Sabre to Pay $2.4M in Settlements for 2017 Data Breach

Travel technology company Sabre Corp. recently reached a deal with different states regarding the multi-state data breach case it faced back in 2017, said The National Law Review. The firm is also required to make necessary changes to its cybersecurity policies.

The incident, which took place between August 2016 and March 2017, involved a cyberattack that is believed to compromise 1.3 million customer credit cards. The cards were used for travel-related bookings on Sabre’s system.

As a result, 27 Attorney Generals of the State initiated an investigation. The filing claims that “Sabre’s cybersecurity measures were inadequate and that Sabre failed to adequately notify customers of the breach,” as per The National Law Review.

Sabre to Pay Settlements for Data Breach

The company was able to notify some customers of the incident on June 6, 2017, while a portion of customers was only informed in 2018.

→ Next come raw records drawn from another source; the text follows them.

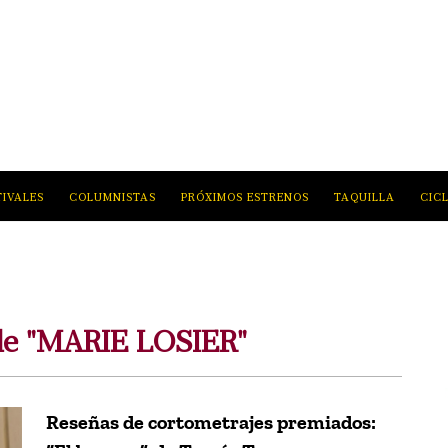
TIVALES
COLUMNISTAS
PRÓXIMOS ESTRENOS
TAQUILLA
CIC
 de "MARIE LOSIER"
Reseñas de cortometrajes premiados:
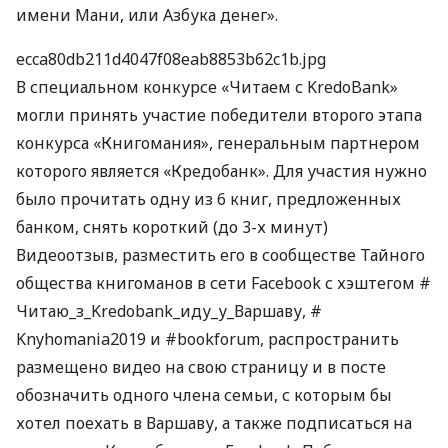
имени Мани, или Азбука денег».
ecca80db211d4047f08eab8853b62c1b.jpg
В специальном конкурсе «Читаем с KredoBank»
могли принять участие победители второго этапа
конкурса «Книгомания», генеральным партнером
которого является «Кредобанк». Для участия нужно
было прочитать одну из 6 книг, предложенных
банком, снять короткий (до 3-х минут)
Видеоотзыв, разместить его в сообществе Тайного
общества книгоманов в сети Facebook с хэштегом #
Читаю_з_Kredobank_иду_у_Варшаву, #
Knyhomania2019 и #bookforum, распространить
размещено видео на свою страницу и в посте
обозначить одного члена семьи, с которым бы
хотел поехать в Варшаву, а также подписаться на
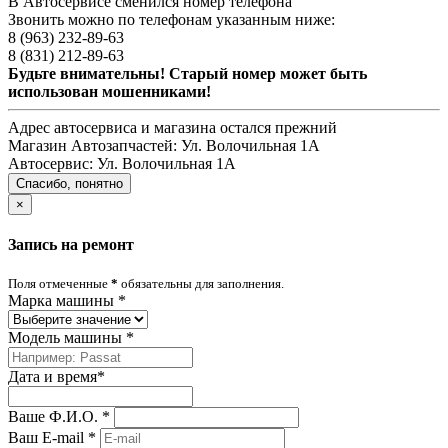
В Автосервисе сменился номер телефона
Звонить можно по телефонам указанным ниже:
8 (963) 232-89-63
8 (831) 212-89-63
Будьте внимательны! Старый номер может быть
использован мошенниками!
Адрес автосервиса и магазина остался прежний
Магазин Автозапчастей:
Ул. Волочильная 1А
Автосервис:
Ул. Волочильная 1А
Спасибо, понятно
×
Запись на ремонт
Поля отмеченные
*
обязательны для заполнения.
Марка машины
*
Модель машины
*
Дата и время
*
Ваше Ф.И.О.
*
Ваш E-mail
*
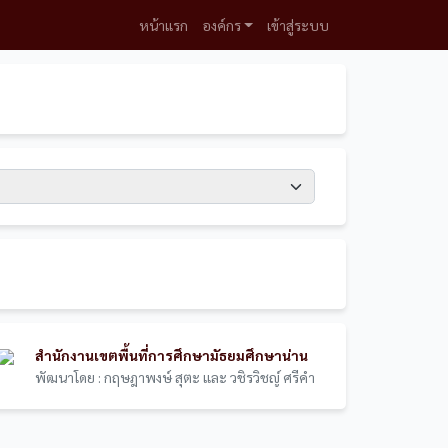
หน้าแรก
องค์กร
เข้าสู่ระบบ
สำนักงานเขตพื้นที่การศึกษามัธยมศึกษาน่าน
พัฒนาโดย : กฤษฎาพงษ์ สุตะ และ วชิรวิชญ์ ศรีคำ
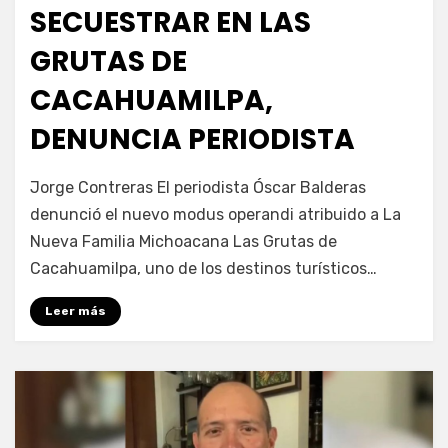
SECUESTRAR EN LAS
GRUTAS DE
CACAHUAMILPA,
DENUNCIA PERIODISTA
por
Fernando Miranda Servín
Jorge Contreras El periodista Óscar Balderas
denunció el nuevo modus operandi atribuido a La
Nueva Familia Michoacana Las Grutas de
Cacahuamilpa, uno de los destinos turísticos…
Leer más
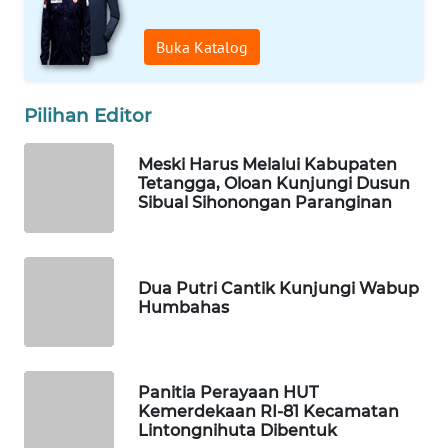
ID
Buka Katalog
MAWAKA
ID
Pilihan Editor
MARTABAT
Meski Harus Melalui Kabupaten
NET
Tetangga, Oloan Kunjungi Dusun
Sibual Sihonongan Paranginan
PLN
WATCH
Dua Putri Cantik Kunjungi Wabup
MKLI
Humbahas
LPKKI
Panitia Perayaan HUT
LKKI
Kemerdekaan RI-81 Kecamatan
Lintongnihuta Dibentuk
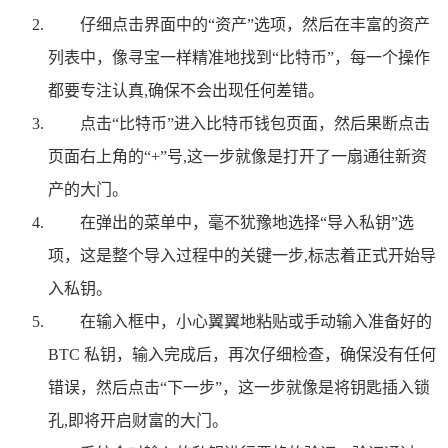
仔细点击界面中的“资产”选项，然后在丰富的资产
列表中，像寻宝一样精准地找到“比特币”，每一个操作
都要专注认真,确保不会出现任何差错。
点击“比特币”进入比特币钱包页面，然后果断点击
页面右上角的“+”号,这一步就像是打开了一扇通往新资
产的大门。
在弹出的菜单中，毫不犹豫地选择“导入私钥”选
项，这是整个导入过程中的关键一步,标志着正式开始导
入私钥。
在输入框中，小心翼翼地粘贴或手动输入准备好的
BTC 私钥，输入完成后，再次仔细检查，确保没有任何
错误，然后点击“下一步”，这一步就像是将钥匙插入锁
孔,即将开启财富的大门。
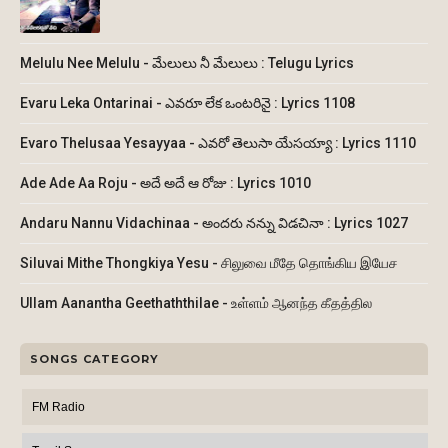
Melulu Nee Melulu - మేలులు నీ మేలులు : Telugu Lyrics
Evaru Leka Ontarinai - ఎవరూ లేక ఒంటరినై : Lyrics 1108
Evaro Thelusaa Yesayyaa - ఎవరో తెలుసా యేసయ్యా : Lyrics 1110
Ade Ade Aa Roju - అదే అదే ఆ రోజు : Lyrics 1010
Andaru Nannu Vidachinaa - అందరు నన్ను విడచినా : Lyrics 1027
Siluvai Mithe Thongkiya Yesu - சிலுவை மீதே தொங்கிய இயேச
Ullam Aanantha Geethaththilae - உள்ளம் ஆனந்த கீதத்தில
SONGS CATEGORY
FM Radio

The multi-state case specified that if found liable, the company should make a $2.4 million payment, which will be divided into 27 shares for each state that filed the complaint. It is also required to outline the responsibilities of parties in a breach in its contracts using clear language.

The company is also expected to review its notification process to see if it was able to provide timely and sufficient notices to affected customers. Moreover, it needs to create and maintain a security system that can effectively address similar situations.

One of the states that initiated the investigation in New York is State Attorney General Letitia, who said, “Sabre first failed its customers with a susceptible security system, then failed them when it came to providing proper notifications.”

In a Bank of Security report, James was quoted saying, “Companies need to do a better job of notifying New Yorkers when their personal information has been breached.”

Vermont State Attorney General T.J. Donovan led the coalition. Regarding Sabre’s accountability, he said, “When a business relies on a vendor, it should be able to trust that the vendor will adequately protect its data, and it if does have a breach, respond appropriately.”

Additionally, Illinois Attorney General Kwame Raoul noted, “By not having appropriate information security measures or plans for responding to a data breach, Sabre Left information belonging to millions of consumers vulnerable.”

Aside from New York, Vermont, and Illinois, states that will receive a share in the settlement include Alaska, Arizona, Arkansas, Connecticut, Florida, Hawaii, Indiana, Iowa, Louisiana, Michigan, Minnesota, Missouri, Montana, Nebraska, Nevada, New Jersey, North Carolina, North Dakota, Ohio, Oregon, Pennsylvania, Tennessee, Virginia, and Washington.